Ovarian granulosa cell tumours (GCT) are hormonally active cancers characterised by indolent growth and late, invasive relapse1. We previously reported that inhibition of the X-linked inhibitor of apoptosis protein (XIAP) removes transrepression of the nuclear receptor, peroxisome proliferator-activated receptor-gamma (PPARγ) in the GCT-derived cell line, KGN. Combined XIAP inhibition and PPARγ activation results in the upregulation of PPARγ-related proteins associated with metabolism2, a significant induction in apoptosis and a reduction in cell proliferation and viability3. Given the invasive nature of GCT, our aim is to explore whether the combined treatment has an effect on invasion of the cancer.

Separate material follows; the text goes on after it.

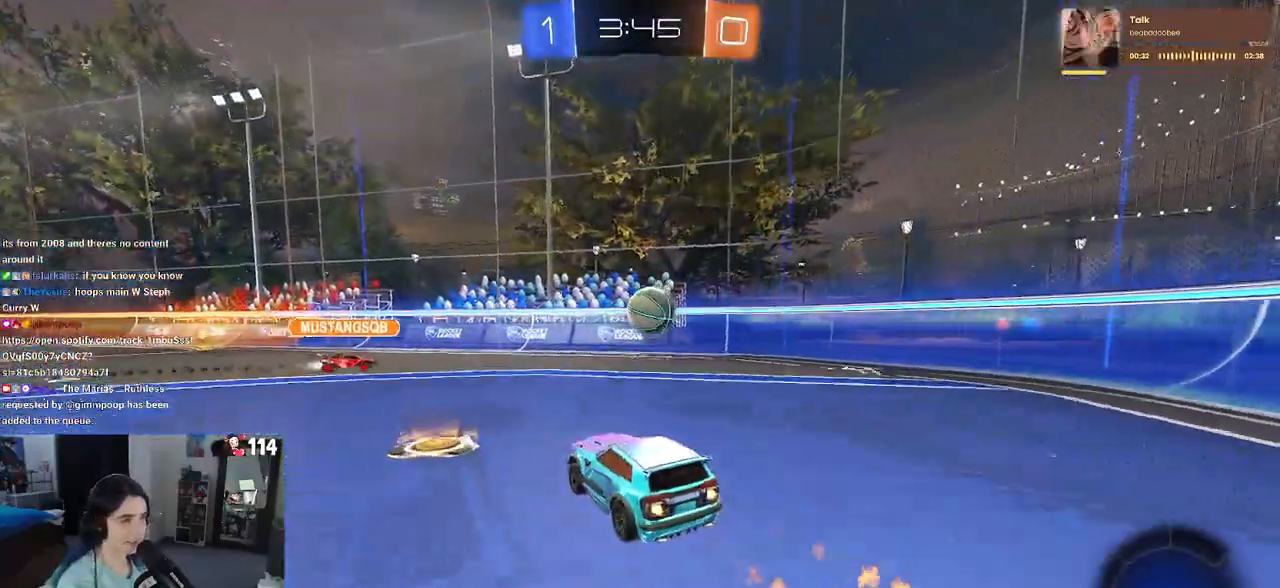
{"buttons": ["TRIANGLE", "R1"], "left_stick": "center", "right_stick": "center", "events": [[200, "TRIANGLE", "down"], [317, "TRIANGLE", "up"], [383, "left_stick", "up-left"], [500, "TRIANGLE", "down"], [500, "left_stick", "center"]]}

We have used stable isotope labelling with amino acids in cell culture (SILAC), a proteomic approach to identify differentially expressed proteins in KGN cells after 24 hours of combined PPARγ activation (rosiglitazone and retinoic acid; RGZ/RA) and XIAP inhibition (smac mimetic; SM). We have used the xCELLigence RTCA system to monitor invasion of KGN cells through a Matrigel® basement membrane in real-time. KGN cells treated either with DMSO, RGZ/RA or SM alone or combined RGZ/RA/SM were plated in the upper chamber of a CIM-Plate 16 on a layer of Matrigel®. Cell invasion across the Matrigel® into the lower chamber containing serum with or without the compounds was then monitored.
We identified 52 differentially regulated proteins, including downregulation of fascin (-1.65 fold), an actin-bundling protein associated with cell motility and migration. When compared to DMSO, we observed that the RGZ/RA/SM-treated KGN cells were (i) 30% less invasive and (ii) demonstrated a delayed onset of invasion by 17 hours towards serum-containing media with and without drugs in the lower chamber, respectively.
Our findings suggest that combined targeting of PPARγ and XIAP alters the invasive properties of GCT in vitro. The effect on invasion warrants further investigation of fascin as a drug target for GCT.